■ The input:
= Beginning of Section =
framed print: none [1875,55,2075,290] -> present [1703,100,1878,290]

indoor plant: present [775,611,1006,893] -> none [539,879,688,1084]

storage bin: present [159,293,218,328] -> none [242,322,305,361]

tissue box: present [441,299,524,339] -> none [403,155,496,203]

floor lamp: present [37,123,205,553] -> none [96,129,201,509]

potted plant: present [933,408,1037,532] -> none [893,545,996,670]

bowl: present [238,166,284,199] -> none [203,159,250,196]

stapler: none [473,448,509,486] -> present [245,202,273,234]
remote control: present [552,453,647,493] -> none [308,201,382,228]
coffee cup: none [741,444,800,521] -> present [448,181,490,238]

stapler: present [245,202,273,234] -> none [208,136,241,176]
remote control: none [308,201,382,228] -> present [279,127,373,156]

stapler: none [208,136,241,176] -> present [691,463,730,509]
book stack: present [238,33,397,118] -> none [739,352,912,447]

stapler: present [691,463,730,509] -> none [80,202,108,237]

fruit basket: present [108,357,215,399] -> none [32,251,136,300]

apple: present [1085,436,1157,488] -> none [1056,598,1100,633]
= End of Section =
■ What the exercise asks: All of the lines above should be returned exactly as written.

■ Result:
framed print: none [1875,55,2075,290] -> present [1703,100,1878,290]

indoor plant: present [775,611,1006,893] -> none [539,879,688,1084]

storage bin: present [159,293,218,328] -> none [242,322,305,361]

tissue box: present [441,299,524,339] -> none [403,155,496,203]

floor lamp: present [37,123,205,553] -> none [96,129,201,509]

potted plant: present [933,408,1037,532] -> none [893,545,996,670]

bowl: present [238,166,284,199] -> none [203,159,250,196]

stapler: none [473,448,509,486] -> present [245,202,273,234]
remote control: present [552,453,647,493] -> none [308,201,382,228]
coffee cup: none [741,444,800,521] -> present [448,181,490,238]

stapler: present [245,202,273,234] -> none [208,136,241,176]
remote control: none [308,201,382,228] -> present [279,127,373,156]

stapler: none [208,136,241,176] -> present [691,463,730,509]
book stack: present [238,33,397,118] -> none [739,352,912,447]

stapler: present [691,463,730,509] -> none [80,202,108,237]

fruit basket: present [108,357,215,399] -> none [32,251,136,300]

apple: present [1085,436,1157,488] -> none [1056,598,1100,633]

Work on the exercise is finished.